» **Page images and extracted text**
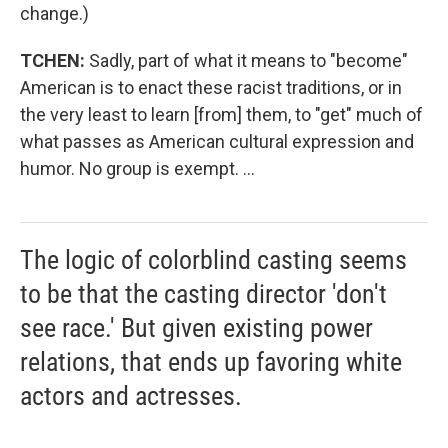
change.)
TCHEN:
Sadly, part of what it means to "become"
American is to enact these racist traditions, or in
the very least to learn [from] them, to "get" much of
what passes as American cultural expression and
humor. No group is exempt. ...
The logic of colorblind casting seems
to be that the casting director 'don't
see race.' But given existing power
relations, that ends up favoring white
actors and actresses.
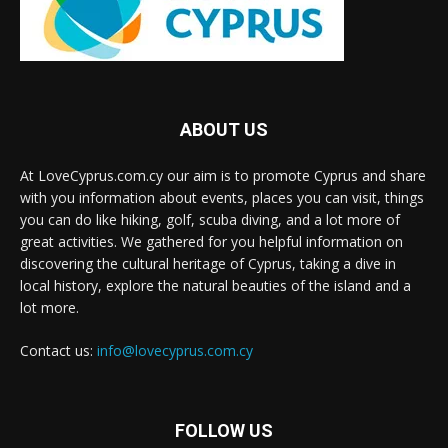
ABOUT US
At LoveCyprus.com.cy our aim is to promote Cyprus and share
with you information about events, places you can visit, things
you can do like hiking, golf, scuba diving, and a lot more of
great activities. We gathered for you helpful information on
discovering the cultural heritage of Cyprus, taking a dive in
local history, explore the natural beauties of the island and a
lot more.
Contact us:
info@lovecyprus.com.cy
FOLLOW US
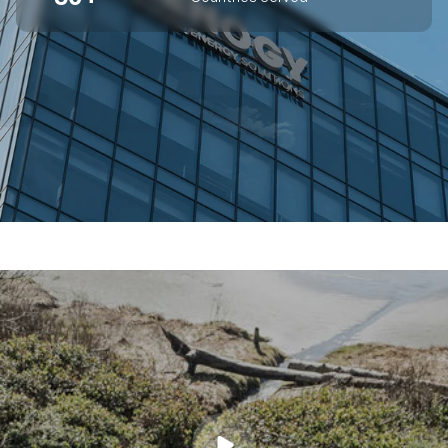
SUPERIOR OFF-GRID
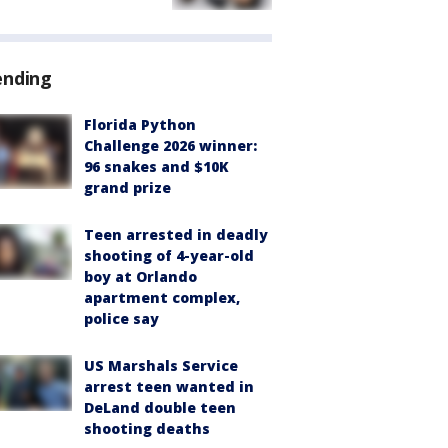
ending
Florida Python
Challenge 2026 winner:
96 snakes and $10K
grand prize
Teen arrested in deadly
shooting of 4-year-old
boy at Orlando
apartment complex,
police say
US Marshals Service
arrest teen wanted in
DeLand double teen
shooting deaths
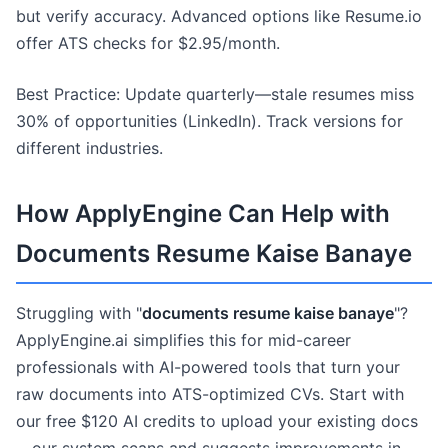
but verify accuracy. Advanced options like Resume.io
offer ATS checks for $2.95/month.
Best Practice: Update quarterly—stale resumes miss
30% of opportunities (LinkedIn). Track versions for
different industries.
How ApplyEngine Can Help with
Documents Resume Kaise Banaye
Struggling with "
documents resume kaise banaye
"?
ApplyEngine.ai simplifies this for mid-career
professionals with AI-powered tools that turn your
raw documents into ATS-optimized CVs. Start with
our free $120 AI credits to upload your existing docs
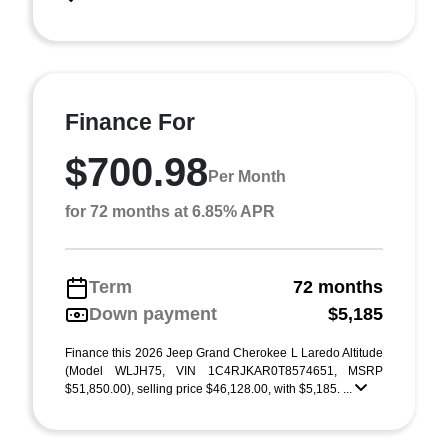
Finance For
$700.98
Per Month
for 72 months at 6.85% APR
Term
72 months
Down payment
$5,185
Finance this 2026 Jeep Grand Cherokee L Laredo Altitude
(Model WLJH75, VIN 1C4RJKAR0T8574651, MSRP
$51,850.00), selling price $46,128.00, with $5,185. ...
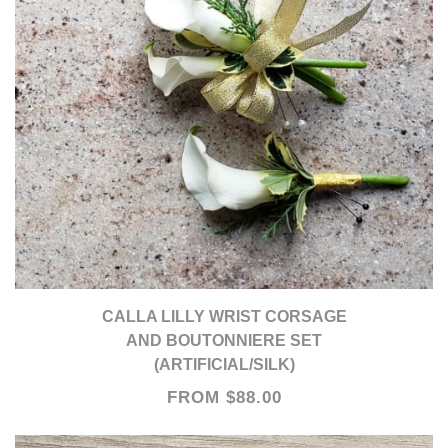
CALLA LILLY WRIST CORSAGE
AND BOUTONNIERE SET
(ARTIFICIAL/SILK)
FROM $88.00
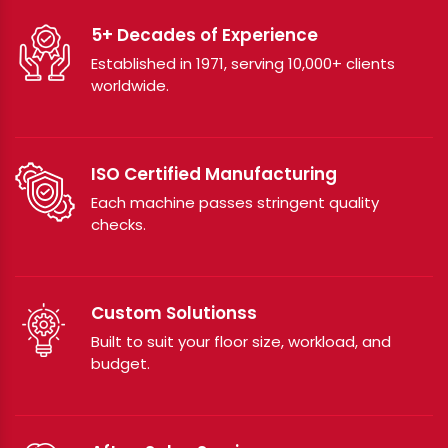
5+ Decades of Experience
Established in 1971, serving 10,000+ clients
worldwide.
ISO Certified Manufacturing
Each machine passes stringent quality
checks.
Custom Solutionss
Built to suit your floor size, workload, and
budget.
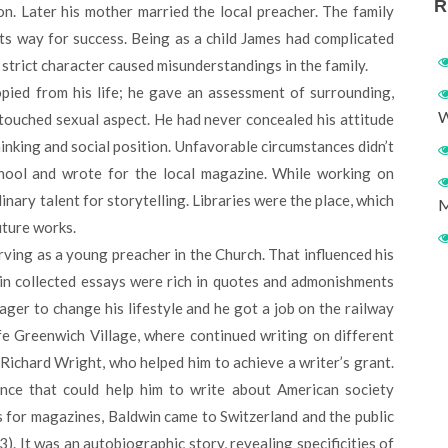
R
on. Later his mother married the local preacher. The family
its way for success. Being as a child James had complicated
d strict character caused misunderstandings in the family.
ied from his life; he gave an assessment of surrounding,
W
 touched sexual aspect. He had never concealed his attitude
inking and social position. Unfavorable circumstances didn’t
hool and wrote for the local magazine. While working on
ary talent for storytelling. Libraries were the place, which
M
uture works.
rving as a young preacher in the Church. That influenced his
in collected essays were rich in quotes and admonishments
er to change his lifestyle and he got a job on the railway
ife Greenwich Village, where continued writing on different
Richard Wright, who helped him to achieve a writer’s grant.
nce that could help him to write about American society
s for magazines, Baldwin came to Switzerland and the public
3). It was an autobiographic story, revealing specificities of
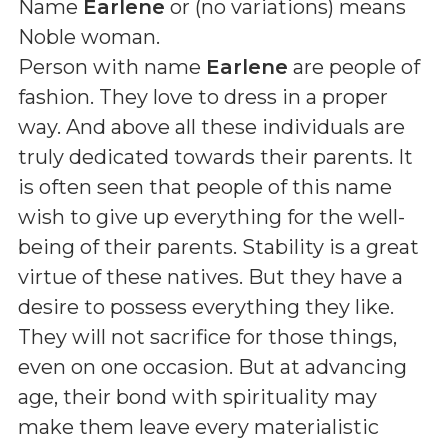
Name
Earlene
or (
no variations
) means
Noble woman
.
Person with name
Earlene
are people of
fashion. They love to dress in a proper
way. And above all these individuals are
truly dedicated towards their parents. It
is often seen that people of this name
wish to give up everything for the well-
being of their parents. Stability is a great
virtue of these natives. But they have a
desire to possess everything they like.
They will not sacrifice for those things,
even on one occasion. But at advancing
age, their bond with spirituality may
make them leave every materialistic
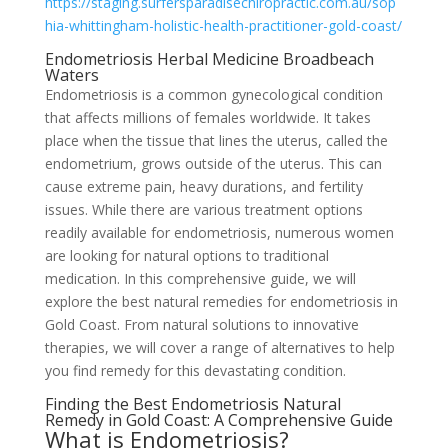
https://staging.surfersparadisechiropractic.com.au/sop
hia-whittingham-holistic-health-practitioner-gold-coast/
Endometriosis Herbal Medicine Broadbeach
Waters
Endometriosis is a common gynecological condition
that affects millions of females worldwide. It takes
place when the tissue that lines the uterus, called the
endometrium, grows outside of the uterus. This can
cause extreme pain, heavy durations, and fertility
issues. While there are various treatment options
readily available for endometriosis, numerous women
are looking for natural options to traditional
medication. In this comprehensive guide, we will
explore the best natural remedies for endometriosis in
Gold Coast. From natural solutions to innovative
therapies, we will cover a range of alternatives to help
you find remedy for this devastating condition.
Finding the Best Endometriosis Natural
Remedy in Gold Coast: A Comprehensive Guide
What is Endometriosis?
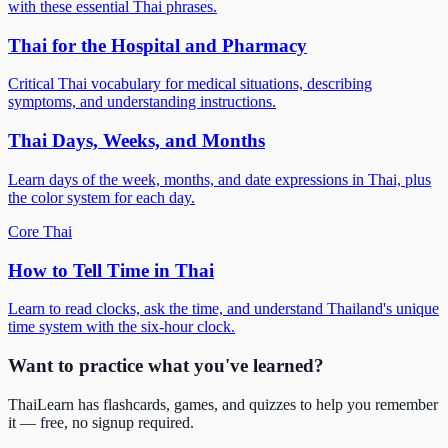
with these essential Thai phrases.
Thai for the Hospital and Pharmacy
Critical Thai vocabulary for medical situations, describing
symptoms, and understanding instructions.
Thai Days, Weeks, and Months
Learn days of the week, months, and date expressions in Thai, plus
the color system for each day.
Core Thai
How to Tell Time in Thai
Learn to read clocks, ask the time, and understand Thailand's unique
time system with the six-hour clock.
Want to practice what you've learned?
ThaiLearn has flashcards, games, and quizzes to help you remember
it — free, no signup required.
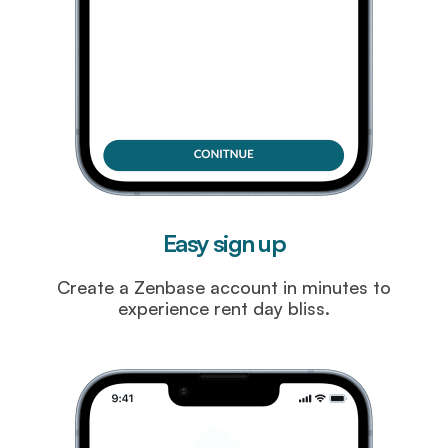
Easy sign up
Create a Zenbase account in minutes to
experience rent day bliss.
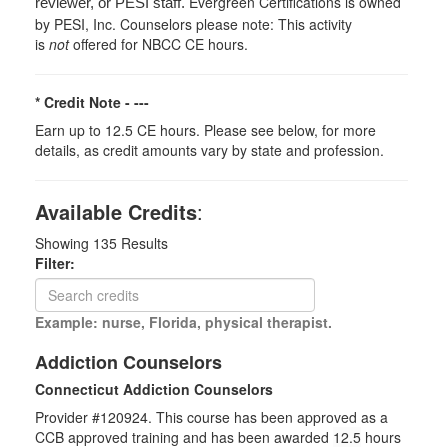
Evergreen Certifications is owned
reviewer, or PESI staff.
by PESI, Inc. Counselors please note: This activity
is
not
offered for NBCC CE hours.
* Credit Note -
---
Earn up to 12.5 CE hours. Please see below, for more
details, as credit amounts vary by state and profession.
Available Credits
:
Showing
135
Results
Filter:
Example: nurse, Florida, physical therapist.
Addiction Counselors
Connecticut Addiction Counselors
Provider #120924. This course has been approved as a
CCB approved training and has been awarded
12.5
hours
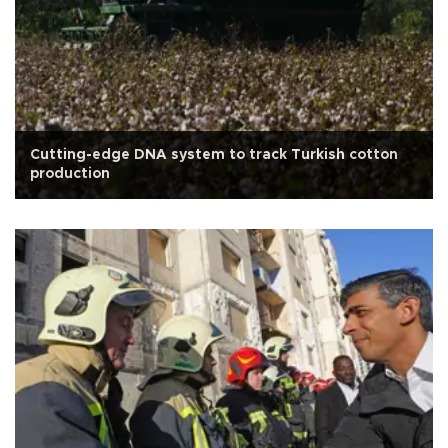
Cutting-edge DNA system to track Turkish cotton
production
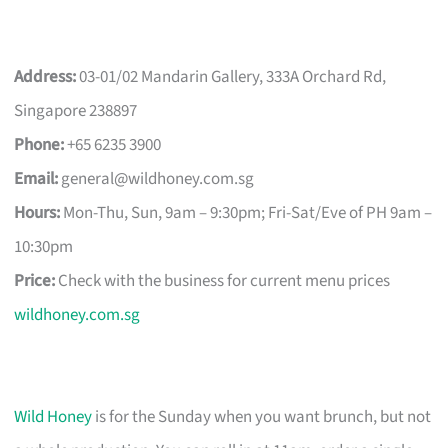
Address:
03-01/02 Mandarin Gallery, 333A Orchard Rd,
Singapore 238897
Phone:
+65 6235 3900
Email:
general@wildhoney.com.sg
Hours:
Mon-Thu, Sun, 9am – 9:30pm; Fri-Sat/Eve of PH 9am –
10:30pm
Price:
Check with the business for current menu prices
wildhoney.com.sg
Wild Honey
is for the Sunday when you want brunch, but not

» **WRITTEN TASK**
How many lines in the records above contain the word "Florida"? Reply with the number alone.

» **THE ANSWER**
2